Despite never having installed MythTV before, I got my system up and running as a combined back and front end in under an hour, just in time to schedule and successfully record The Late Show in high definition (OK, maybe not the prettiest choice I could have made, but it works). The step that took the longest was waiting for MythTV to scan through all of the hundreds of potential channels the HDHomeRun’s tuners can receive. In fact, the only problem I encountered was getting the Zap2It channel data to correctly match up with the HD channels I could pick up — and the fault there is evenly distributed between Zap2It and my local broadcasters, who are not communicating with each other about the lineup.

Round-up

As a hardware device, the HDHomeRun gets full marks.

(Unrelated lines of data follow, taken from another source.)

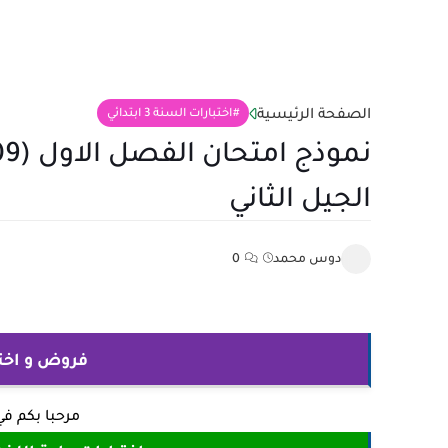
الصفحة الرئيسية
اختبارات السنة 3 ابتدائي
الجيل الثاني
دوس محمد
0
فروض و اختبارات
مرحبا بكم ف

It is small and utilitarian in appearance and does just what it has to. You can stick it by your router or Ethernet switch and stop worrying about it. The reception is pristine. Including two tuners instead of just one is brilliant; for the foreseeable future, most HDTV viewers will need to combine over-the-air and cable signals.

I also appreciate the HDHomeRun’s network connectivity. It solves the PCI-slot shortage problem, and it opens up the possibility of painlessly streaming programming to multiple devices.

It is true that the official software for Linux (and OS X) is a bare-bones command-line tool, and that may turn off some potential buyers. But Silicondust has done a far greater service to Linux users by releasing the source code to hdhomerun_config under the LGPL than it would have if it had spent time coding a GUI solution mimicking its Windows offering. In the short term, most buyers will probably use the device under MythTV, where Silicondust goes above and beyond by providing an APT repository. And in the long term, the source code is more valuable than any particular front-end tool. Already hackers are adding to it at the HDHomeRun forums, and whatever third-party apps grow out of their efforts will be community-owned and reflect what users actually want. Both Silicondust and its customers win.